__DIRECTIONS FOR THIS TASK__. Each and every line of the data must appear exactly as given.

__Records contained in a dataset__.
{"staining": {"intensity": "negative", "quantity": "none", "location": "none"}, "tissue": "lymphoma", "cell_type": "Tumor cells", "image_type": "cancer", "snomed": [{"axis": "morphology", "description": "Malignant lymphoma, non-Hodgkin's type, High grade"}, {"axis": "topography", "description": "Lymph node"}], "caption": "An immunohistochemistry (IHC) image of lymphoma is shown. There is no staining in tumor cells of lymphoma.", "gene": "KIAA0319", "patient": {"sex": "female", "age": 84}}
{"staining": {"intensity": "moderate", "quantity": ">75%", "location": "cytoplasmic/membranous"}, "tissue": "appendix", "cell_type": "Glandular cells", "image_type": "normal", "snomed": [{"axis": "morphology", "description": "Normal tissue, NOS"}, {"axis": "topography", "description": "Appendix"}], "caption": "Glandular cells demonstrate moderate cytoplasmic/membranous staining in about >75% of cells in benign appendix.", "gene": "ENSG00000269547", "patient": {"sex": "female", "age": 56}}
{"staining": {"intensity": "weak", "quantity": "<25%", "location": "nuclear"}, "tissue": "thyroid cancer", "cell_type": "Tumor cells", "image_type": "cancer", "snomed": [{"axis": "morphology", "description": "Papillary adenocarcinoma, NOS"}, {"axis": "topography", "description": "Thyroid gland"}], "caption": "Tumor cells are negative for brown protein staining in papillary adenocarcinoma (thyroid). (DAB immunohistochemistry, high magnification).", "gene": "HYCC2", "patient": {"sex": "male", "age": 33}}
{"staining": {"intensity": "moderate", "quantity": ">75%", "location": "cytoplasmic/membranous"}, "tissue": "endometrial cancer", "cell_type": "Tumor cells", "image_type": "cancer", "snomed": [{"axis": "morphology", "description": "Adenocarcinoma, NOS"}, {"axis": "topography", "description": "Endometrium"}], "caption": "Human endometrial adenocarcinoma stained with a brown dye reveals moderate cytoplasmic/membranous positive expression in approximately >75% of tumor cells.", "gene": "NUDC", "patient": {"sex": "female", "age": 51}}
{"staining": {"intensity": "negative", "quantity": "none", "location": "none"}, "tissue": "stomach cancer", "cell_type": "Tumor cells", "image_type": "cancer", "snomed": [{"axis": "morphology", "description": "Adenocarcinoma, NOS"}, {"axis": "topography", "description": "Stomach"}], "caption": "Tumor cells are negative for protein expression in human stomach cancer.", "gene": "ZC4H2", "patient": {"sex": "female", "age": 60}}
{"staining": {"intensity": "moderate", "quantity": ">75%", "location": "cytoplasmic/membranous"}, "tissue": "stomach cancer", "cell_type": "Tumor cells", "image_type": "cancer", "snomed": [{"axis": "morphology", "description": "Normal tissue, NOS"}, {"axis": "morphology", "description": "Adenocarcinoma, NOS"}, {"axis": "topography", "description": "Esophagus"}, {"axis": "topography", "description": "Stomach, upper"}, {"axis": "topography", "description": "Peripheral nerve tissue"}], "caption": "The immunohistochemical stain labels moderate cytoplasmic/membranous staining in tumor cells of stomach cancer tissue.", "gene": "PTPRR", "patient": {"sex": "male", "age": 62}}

__ANSWER SPACE__.
{"staining": {"intensity": "negative", "quantity": "none", "location": "none"}, "tissue": "lymphoma", "cell_type": "Tumor cells", "image_type": "cancer", "snomed": [{"axis": "morphology", "description": "Malignant lymphoma, non-Hodgkin's type, High grade"}, {"axis": "topography", "description": "Lymph node"}], "caption": "An immunohistochemistry (IHC) image of lymphoma is shown. There is no staining in tumor cells of lymphoma.", "gene": "KIAA0319", "patient": {"sex": "female", "age": 84}}
{"staining": {"intensity": "moderate", "quantity": ">75%", "location": "cytoplasmic/membranous"}, "tissue": "appendix", "cell_type": "Glandular cells", "image_type": "normal", "snomed": [{"axis": "morphology", "description": "Normal tissue, NOS"}, {"axis": "topography", "description": "Appendix"}], "caption": "Glandular cells demonstrate moderate cytoplasmic/membranous staining in about >75% of cells in benign appendix.", "gene": "ENSG00000269547", "patient": {"sex": "female", "age": 56}}
{"staining": {"intensity": "weak", "quantity": "<25%", "location": "nuclear"}, "tissue": "thyroid cancer", "cell_type": "Tumor cells", "image_type": "cancer", "snomed": [{"axis": "morphology", "description": "Papillary adenocarcinoma, NOS"}, {"axis": "topography", "description": "Thyroid gland"}], "caption": "Tumor cells are negative for brown protein staining in papillary adenocarcinoma (thyroid). (DAB immunohistochemistry, high magnification).", "gene": "HYCC2", "patient": {"sex": "male", "age": 33}}
{"staining": {"intensity": "moderate", "quantity": ">75%", "location": "cytoplasmic/membranous"}, "tissue": "endometrial cancer", "cell_type": "Tumor cells", "image_type": "cancer", "snomed": [{"axis": "morphology", "description": "Adenocarcinoma, NOS"}, {"axis": "topography", "description": "Endometrium"}], "caption": "Human endometrial adenocarcinoma stained with a brown dye reveals moderate cytoplasmic/membranous positive expression in approximately >75% of tumor cells.", "gene": "NUDC", "patient": {"sex": "female", "age": 51}}
{"staining": {"intensity": "negative", "quantity": "none", "location": "none"}, "tissue": "stomach cancer", "cell_type": "Tumor cells", "image_type": "cancer", "snomed": [{"axis": "morphology", "description": "Adenocarcinoma, NOS"}, {"axis": "topography", "description": "Stomach"}], "caption": "Tumor cells are negative for protein expression in human stomach cancer.", "gene": "ZC4H2", "patient": {"sex": "female", "age": 60}}
{"staining": {"intensity": "moderate", "quantity": ">75%", "location": "cytoplasmic/membranous"}, "tissue": "stomach cancer", "cell_type": "Tumor cells", "image_type": "cancer", "snomed": [{"axis": "morphology", "description": "Normal tissue, NOS"}, {"axis": "morphology", "description": "Adenocarcinoma, NOS"}, {"axis": "topography", "description": "Esophagus"}, {"axis": "topography", "description": "Stomach, upper"}, {"axis": "topography", "description": "Peripheral nerve tissue"}], "caption": "The immunohistochemical stain labels moderate cytoplasmic/membranous staining in tumor cells of stomach cancer tissue.", "gene": "PTPRR", "patient": {"sex": "male", "age": 62}}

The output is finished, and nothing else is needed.